Не успеваю я и договорить последнее слово, как слышу её шуршание. Фыркнув и не обращая на это внимания, принимаясь за трапезу. «Готовит она не совсем плохо, но и похвалить не за что», — приходит ко мне понимание, когда я наконец пробую её стряпню.
— Сколько я тебе должна? — кричит девушка из прихожей.
— Расплатишься натурой.
— Ок! Когда?
Чуть не подавившись куском еды, я еле сдерживаю першение в горле. «Я не ослышался?!» — поражаюсь про себя, давясь от приступа кашля.

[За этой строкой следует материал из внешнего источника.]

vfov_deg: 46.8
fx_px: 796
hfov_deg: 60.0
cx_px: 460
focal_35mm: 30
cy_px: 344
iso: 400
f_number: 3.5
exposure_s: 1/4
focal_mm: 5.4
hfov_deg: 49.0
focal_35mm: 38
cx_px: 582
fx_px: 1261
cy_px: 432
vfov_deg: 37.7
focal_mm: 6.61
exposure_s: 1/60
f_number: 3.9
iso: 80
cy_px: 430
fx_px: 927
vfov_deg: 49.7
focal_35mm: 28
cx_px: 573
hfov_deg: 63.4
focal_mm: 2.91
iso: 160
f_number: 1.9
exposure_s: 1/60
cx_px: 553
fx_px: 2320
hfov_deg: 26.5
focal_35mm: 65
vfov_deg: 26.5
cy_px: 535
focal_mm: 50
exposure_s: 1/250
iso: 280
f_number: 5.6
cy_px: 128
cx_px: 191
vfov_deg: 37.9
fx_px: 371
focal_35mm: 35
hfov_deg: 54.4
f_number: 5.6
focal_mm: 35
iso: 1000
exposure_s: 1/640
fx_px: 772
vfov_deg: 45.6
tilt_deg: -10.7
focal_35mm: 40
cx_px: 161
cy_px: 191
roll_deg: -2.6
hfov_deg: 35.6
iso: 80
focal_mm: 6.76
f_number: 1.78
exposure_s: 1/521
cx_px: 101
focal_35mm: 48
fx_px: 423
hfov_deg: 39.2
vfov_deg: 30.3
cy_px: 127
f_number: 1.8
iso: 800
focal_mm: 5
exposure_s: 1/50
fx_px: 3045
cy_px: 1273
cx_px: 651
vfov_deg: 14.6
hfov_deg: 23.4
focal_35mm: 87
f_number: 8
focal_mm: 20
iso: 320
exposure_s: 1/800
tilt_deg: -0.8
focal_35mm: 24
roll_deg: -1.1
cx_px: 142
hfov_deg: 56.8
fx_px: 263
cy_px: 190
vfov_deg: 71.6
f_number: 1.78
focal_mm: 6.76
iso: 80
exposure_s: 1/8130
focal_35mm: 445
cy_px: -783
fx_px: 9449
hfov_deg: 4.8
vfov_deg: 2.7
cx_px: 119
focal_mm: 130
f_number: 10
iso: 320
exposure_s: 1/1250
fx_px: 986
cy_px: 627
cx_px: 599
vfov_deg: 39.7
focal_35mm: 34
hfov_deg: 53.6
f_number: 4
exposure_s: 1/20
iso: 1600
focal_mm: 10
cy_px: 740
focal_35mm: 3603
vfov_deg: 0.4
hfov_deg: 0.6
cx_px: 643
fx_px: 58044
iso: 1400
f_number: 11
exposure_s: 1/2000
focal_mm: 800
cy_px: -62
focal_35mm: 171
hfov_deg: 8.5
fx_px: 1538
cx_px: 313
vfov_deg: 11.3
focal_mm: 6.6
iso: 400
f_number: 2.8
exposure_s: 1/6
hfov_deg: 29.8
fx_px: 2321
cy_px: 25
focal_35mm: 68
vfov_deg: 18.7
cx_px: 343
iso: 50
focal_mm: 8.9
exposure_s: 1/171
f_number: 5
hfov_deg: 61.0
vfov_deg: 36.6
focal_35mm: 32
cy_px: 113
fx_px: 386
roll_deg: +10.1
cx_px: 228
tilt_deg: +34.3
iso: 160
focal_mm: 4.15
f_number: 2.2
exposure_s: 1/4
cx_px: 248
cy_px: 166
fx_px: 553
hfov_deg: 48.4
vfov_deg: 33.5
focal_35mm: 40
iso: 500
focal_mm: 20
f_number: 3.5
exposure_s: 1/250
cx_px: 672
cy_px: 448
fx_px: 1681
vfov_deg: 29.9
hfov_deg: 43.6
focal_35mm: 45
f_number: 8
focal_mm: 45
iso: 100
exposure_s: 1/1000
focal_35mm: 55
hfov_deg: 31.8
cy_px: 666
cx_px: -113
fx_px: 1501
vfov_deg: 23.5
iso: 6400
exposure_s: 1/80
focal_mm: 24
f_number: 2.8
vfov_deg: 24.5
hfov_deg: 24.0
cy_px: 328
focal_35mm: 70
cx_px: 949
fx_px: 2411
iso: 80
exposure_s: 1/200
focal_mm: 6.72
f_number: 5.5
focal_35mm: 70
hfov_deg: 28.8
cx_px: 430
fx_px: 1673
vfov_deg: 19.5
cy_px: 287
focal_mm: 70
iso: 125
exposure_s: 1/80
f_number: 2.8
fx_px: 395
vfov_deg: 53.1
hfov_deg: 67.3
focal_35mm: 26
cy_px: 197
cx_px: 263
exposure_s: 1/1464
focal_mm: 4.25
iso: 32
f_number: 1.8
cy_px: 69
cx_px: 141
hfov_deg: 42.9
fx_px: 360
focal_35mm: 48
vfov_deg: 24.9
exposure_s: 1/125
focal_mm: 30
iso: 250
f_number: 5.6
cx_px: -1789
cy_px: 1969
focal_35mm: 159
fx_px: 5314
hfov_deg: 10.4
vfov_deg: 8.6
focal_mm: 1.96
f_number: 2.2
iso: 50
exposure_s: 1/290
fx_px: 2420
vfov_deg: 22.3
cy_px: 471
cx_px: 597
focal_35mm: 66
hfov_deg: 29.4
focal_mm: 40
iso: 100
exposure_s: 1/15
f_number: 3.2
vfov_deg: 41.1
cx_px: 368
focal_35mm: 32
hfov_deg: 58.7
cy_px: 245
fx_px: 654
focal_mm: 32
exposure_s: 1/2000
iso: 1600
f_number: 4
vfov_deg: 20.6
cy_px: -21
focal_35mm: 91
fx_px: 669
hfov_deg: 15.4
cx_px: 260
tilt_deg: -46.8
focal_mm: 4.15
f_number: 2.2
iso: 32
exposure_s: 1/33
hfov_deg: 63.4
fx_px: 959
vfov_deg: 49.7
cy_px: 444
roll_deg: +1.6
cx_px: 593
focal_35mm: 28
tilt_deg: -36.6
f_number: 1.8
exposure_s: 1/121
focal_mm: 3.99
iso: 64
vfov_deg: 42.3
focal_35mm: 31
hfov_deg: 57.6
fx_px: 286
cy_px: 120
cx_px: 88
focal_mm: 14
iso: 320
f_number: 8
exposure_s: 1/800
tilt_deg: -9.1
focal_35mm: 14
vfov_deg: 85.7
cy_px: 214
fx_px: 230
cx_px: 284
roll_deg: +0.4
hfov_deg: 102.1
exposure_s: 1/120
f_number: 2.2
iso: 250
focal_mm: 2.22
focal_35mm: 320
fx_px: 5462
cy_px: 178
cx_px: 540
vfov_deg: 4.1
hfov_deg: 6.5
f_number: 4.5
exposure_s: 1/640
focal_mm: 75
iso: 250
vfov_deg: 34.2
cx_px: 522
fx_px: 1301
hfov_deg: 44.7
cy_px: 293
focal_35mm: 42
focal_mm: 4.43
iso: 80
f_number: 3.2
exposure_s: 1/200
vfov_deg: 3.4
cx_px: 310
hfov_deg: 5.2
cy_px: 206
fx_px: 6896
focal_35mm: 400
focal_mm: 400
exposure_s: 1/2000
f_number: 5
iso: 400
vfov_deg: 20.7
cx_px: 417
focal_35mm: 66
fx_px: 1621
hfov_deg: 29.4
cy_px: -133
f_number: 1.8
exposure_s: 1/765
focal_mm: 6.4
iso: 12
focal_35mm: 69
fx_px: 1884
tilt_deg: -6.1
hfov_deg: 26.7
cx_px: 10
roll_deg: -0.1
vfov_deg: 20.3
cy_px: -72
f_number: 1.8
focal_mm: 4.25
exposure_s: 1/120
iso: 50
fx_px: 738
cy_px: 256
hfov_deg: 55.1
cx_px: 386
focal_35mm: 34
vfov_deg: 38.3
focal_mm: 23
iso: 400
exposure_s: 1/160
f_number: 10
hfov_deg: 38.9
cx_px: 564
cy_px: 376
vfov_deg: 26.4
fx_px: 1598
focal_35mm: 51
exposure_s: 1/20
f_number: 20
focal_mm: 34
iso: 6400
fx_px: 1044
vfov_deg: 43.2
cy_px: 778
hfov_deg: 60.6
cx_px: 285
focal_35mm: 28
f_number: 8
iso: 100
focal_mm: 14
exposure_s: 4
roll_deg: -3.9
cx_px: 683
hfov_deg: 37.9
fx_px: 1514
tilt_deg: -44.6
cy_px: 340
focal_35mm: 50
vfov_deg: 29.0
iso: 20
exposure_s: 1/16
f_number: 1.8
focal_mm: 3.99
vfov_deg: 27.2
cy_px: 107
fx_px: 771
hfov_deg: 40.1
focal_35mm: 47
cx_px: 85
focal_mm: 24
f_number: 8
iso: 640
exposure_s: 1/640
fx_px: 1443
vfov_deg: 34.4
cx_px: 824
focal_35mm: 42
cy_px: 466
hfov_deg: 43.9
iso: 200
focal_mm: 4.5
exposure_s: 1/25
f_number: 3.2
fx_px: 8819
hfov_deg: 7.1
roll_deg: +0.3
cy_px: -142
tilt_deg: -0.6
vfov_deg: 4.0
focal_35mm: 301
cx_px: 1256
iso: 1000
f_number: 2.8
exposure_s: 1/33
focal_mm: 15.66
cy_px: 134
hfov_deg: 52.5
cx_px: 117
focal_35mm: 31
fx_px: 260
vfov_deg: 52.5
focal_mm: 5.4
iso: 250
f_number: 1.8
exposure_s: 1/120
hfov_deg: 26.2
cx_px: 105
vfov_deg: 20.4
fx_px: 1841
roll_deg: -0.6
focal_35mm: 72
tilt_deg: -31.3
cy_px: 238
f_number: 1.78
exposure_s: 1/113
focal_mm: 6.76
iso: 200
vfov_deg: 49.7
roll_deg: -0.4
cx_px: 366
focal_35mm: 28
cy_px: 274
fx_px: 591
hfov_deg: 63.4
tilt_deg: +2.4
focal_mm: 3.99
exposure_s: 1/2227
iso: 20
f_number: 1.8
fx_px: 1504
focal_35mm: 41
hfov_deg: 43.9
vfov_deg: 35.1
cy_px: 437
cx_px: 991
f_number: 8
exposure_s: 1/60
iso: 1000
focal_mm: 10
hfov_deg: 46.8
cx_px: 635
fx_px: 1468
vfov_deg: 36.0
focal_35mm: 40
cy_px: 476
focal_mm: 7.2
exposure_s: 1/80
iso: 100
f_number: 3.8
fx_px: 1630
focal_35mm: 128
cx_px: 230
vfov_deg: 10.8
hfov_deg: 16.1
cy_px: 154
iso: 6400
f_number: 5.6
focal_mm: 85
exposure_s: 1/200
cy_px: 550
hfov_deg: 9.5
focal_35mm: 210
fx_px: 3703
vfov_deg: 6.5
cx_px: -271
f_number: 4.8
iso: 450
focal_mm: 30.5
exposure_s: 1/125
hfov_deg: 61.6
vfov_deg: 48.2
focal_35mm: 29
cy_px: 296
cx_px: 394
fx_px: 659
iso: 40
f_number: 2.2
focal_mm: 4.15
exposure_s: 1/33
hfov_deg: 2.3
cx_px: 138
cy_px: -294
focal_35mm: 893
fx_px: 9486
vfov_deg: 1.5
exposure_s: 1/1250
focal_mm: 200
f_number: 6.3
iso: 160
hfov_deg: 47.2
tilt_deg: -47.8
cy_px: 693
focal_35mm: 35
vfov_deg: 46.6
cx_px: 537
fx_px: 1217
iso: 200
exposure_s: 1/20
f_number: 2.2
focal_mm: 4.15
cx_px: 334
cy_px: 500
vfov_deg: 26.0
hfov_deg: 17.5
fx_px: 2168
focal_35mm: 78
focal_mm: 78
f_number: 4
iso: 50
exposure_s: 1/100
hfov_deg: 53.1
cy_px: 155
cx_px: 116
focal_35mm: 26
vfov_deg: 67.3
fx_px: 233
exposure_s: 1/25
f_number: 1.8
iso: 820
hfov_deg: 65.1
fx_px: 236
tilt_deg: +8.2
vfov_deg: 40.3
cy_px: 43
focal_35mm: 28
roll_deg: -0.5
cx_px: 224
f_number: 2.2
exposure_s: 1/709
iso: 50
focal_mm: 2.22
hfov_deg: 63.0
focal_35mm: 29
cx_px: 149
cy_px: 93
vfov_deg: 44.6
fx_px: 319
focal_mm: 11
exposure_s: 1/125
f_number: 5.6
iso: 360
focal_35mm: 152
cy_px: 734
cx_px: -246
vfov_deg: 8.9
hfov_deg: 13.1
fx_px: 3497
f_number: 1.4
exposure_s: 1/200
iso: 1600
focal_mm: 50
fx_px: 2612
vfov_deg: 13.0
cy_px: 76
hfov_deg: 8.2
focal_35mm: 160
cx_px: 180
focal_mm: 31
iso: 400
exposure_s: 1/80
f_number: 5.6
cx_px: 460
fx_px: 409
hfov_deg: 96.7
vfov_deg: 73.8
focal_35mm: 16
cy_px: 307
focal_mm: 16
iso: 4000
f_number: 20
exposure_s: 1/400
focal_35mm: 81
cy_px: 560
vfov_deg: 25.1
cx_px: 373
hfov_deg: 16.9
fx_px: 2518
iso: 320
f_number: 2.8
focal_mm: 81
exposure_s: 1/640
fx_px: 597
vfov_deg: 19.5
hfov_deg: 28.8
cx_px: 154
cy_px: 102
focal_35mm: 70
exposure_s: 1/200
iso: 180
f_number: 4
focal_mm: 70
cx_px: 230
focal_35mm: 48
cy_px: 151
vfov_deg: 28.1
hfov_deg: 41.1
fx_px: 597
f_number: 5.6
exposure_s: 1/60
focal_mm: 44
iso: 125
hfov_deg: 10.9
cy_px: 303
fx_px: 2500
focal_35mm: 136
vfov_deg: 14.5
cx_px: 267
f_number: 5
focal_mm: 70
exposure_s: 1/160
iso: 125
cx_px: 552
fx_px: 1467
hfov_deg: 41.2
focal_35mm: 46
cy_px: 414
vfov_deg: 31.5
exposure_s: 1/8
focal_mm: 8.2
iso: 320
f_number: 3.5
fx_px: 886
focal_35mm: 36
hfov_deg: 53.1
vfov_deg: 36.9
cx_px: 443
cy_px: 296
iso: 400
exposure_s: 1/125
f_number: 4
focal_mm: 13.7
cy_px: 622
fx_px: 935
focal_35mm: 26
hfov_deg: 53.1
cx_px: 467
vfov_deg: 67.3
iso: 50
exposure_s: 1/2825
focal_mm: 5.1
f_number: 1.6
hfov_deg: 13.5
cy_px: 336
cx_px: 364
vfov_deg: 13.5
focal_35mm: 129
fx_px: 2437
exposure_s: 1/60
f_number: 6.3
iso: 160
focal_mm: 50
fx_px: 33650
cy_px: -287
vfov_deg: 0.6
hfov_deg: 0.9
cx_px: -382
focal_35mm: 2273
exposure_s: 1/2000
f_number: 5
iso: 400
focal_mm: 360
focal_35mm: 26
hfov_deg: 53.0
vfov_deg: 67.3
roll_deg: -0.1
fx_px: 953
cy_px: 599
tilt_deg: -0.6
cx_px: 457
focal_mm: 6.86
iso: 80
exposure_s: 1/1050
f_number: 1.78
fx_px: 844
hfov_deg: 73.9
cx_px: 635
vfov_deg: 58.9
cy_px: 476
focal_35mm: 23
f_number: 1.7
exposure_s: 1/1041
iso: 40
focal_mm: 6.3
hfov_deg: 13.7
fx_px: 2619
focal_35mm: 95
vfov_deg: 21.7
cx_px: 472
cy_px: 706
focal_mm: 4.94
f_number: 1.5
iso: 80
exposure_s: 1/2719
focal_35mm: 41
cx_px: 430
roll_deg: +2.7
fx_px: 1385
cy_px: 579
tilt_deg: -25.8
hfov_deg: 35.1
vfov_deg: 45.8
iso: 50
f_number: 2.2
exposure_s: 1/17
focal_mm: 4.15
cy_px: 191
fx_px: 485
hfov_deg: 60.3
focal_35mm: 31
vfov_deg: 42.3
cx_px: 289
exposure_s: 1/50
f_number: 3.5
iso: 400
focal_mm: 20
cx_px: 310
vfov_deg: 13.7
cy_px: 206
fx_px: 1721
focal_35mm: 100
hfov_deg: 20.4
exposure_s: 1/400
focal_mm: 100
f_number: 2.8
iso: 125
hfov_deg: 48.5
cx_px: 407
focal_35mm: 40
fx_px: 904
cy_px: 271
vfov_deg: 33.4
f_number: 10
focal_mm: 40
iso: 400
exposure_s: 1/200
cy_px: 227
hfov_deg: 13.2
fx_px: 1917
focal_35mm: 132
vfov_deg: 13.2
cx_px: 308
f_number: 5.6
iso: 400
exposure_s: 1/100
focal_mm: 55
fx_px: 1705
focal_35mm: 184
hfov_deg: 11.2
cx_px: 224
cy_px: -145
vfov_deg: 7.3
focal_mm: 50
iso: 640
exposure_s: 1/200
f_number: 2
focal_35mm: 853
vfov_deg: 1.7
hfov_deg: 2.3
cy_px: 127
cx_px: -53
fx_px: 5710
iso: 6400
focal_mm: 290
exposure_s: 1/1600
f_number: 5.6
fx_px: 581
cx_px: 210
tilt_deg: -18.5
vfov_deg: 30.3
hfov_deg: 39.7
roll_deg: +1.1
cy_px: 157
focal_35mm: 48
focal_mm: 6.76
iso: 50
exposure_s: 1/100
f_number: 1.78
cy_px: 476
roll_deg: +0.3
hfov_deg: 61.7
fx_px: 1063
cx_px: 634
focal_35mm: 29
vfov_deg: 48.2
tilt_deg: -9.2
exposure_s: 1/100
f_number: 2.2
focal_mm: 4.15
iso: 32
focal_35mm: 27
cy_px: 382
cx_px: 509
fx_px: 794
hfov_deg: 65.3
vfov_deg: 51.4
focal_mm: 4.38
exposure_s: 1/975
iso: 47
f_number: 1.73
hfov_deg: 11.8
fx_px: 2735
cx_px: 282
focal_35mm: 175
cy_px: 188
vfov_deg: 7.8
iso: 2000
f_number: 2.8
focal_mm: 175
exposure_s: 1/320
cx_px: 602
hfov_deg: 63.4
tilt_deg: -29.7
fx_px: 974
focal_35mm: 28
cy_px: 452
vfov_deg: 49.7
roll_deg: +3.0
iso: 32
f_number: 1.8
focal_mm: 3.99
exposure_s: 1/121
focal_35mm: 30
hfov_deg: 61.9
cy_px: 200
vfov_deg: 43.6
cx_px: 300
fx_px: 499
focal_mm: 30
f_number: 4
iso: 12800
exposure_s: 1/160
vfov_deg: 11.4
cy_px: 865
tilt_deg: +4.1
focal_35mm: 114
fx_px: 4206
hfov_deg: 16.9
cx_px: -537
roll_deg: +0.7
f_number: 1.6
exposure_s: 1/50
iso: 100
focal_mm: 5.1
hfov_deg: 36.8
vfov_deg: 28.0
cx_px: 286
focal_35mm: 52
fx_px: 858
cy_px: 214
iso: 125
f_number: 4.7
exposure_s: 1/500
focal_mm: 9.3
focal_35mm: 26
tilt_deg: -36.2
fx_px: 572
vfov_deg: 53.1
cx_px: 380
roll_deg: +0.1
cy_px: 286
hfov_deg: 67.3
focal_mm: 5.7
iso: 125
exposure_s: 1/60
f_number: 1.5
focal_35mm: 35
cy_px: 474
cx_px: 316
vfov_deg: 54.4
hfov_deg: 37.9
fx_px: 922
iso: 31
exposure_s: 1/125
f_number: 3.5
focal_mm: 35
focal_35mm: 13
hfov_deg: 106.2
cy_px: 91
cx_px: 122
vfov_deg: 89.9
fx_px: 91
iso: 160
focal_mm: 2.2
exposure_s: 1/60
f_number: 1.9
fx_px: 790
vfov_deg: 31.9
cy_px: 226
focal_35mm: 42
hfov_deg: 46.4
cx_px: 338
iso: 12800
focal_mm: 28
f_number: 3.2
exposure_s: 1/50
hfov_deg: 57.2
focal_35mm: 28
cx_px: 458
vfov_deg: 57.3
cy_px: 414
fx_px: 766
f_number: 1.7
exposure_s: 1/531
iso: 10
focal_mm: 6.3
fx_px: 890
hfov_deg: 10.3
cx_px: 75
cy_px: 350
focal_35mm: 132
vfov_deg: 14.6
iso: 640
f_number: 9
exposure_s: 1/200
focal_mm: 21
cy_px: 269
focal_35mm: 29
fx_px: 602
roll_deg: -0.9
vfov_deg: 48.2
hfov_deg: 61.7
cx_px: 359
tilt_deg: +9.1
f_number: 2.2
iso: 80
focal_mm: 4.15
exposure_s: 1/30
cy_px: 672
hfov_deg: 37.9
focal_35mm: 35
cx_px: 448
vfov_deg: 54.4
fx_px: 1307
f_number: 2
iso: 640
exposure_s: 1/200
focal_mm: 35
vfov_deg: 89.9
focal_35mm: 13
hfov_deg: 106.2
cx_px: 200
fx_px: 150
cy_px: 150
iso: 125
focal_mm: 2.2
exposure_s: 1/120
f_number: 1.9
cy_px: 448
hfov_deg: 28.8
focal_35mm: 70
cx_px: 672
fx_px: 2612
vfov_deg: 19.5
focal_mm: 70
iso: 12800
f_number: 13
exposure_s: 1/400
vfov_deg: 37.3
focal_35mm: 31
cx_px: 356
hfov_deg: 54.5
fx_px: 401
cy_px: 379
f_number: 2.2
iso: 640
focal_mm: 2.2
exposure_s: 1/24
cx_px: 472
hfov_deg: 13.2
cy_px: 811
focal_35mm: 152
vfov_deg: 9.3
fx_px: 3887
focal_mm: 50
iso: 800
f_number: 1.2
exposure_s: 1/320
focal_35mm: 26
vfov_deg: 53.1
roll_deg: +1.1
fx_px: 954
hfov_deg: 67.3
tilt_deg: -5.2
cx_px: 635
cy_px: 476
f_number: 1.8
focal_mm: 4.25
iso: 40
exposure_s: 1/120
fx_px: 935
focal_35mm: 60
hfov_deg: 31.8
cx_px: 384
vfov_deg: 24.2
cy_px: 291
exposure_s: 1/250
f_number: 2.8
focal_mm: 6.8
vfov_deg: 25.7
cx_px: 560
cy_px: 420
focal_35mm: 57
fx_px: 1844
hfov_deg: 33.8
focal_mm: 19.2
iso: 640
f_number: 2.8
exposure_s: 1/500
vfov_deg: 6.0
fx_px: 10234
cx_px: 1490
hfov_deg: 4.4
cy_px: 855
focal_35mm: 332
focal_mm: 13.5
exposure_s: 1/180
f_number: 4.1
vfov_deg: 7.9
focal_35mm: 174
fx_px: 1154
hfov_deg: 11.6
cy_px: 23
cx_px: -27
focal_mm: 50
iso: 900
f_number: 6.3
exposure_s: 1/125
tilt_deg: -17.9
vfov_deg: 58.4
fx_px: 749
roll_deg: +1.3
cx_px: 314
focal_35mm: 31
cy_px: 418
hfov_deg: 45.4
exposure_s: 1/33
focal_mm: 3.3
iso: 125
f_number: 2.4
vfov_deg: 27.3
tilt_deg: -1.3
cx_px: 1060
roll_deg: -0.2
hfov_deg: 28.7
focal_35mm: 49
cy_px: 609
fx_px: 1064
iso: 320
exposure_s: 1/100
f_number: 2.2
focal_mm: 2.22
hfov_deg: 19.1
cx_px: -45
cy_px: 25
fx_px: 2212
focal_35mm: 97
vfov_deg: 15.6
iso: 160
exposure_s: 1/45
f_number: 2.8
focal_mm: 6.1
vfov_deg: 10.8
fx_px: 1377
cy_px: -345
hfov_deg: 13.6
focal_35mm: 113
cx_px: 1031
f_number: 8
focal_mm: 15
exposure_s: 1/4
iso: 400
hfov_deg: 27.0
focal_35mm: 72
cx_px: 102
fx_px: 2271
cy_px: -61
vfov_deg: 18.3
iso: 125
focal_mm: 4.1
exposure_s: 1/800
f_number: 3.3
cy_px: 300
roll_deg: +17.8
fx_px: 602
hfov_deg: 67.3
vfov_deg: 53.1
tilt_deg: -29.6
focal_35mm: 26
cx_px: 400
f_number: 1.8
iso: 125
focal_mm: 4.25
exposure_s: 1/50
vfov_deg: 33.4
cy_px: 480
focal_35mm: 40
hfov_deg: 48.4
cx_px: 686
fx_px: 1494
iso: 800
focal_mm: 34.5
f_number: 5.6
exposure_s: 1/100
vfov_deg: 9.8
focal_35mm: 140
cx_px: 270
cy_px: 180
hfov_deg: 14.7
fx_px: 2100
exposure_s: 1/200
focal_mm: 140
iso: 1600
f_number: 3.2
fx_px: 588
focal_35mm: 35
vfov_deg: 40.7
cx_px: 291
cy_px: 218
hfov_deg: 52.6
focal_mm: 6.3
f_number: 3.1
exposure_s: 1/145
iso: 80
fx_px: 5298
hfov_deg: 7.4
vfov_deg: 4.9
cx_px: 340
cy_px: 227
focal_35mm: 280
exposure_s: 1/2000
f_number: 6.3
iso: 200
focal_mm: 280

— Это была шутка, — немного помолчав, сообщаю в ответ без лишних эмоций, старательно подавляя в себе разжёгшийся интерес.
— Ну ладно, как хочешь!
«Вот мелкая дрянь! Задирает же меня, причём не в лучшее время», — думаю я, а она же, быстро закончив шелестеть пакетами, уносит их в комнату и с треском хлопает дверью.
Мне требуется как-то расслабиться. Взяв с полки стакан и налив в него виски, я без особого аппетита заканчиваю трапезу. Алкоголь обжигает мне горло, а стряпня Ви хоть как-то притупляет голод.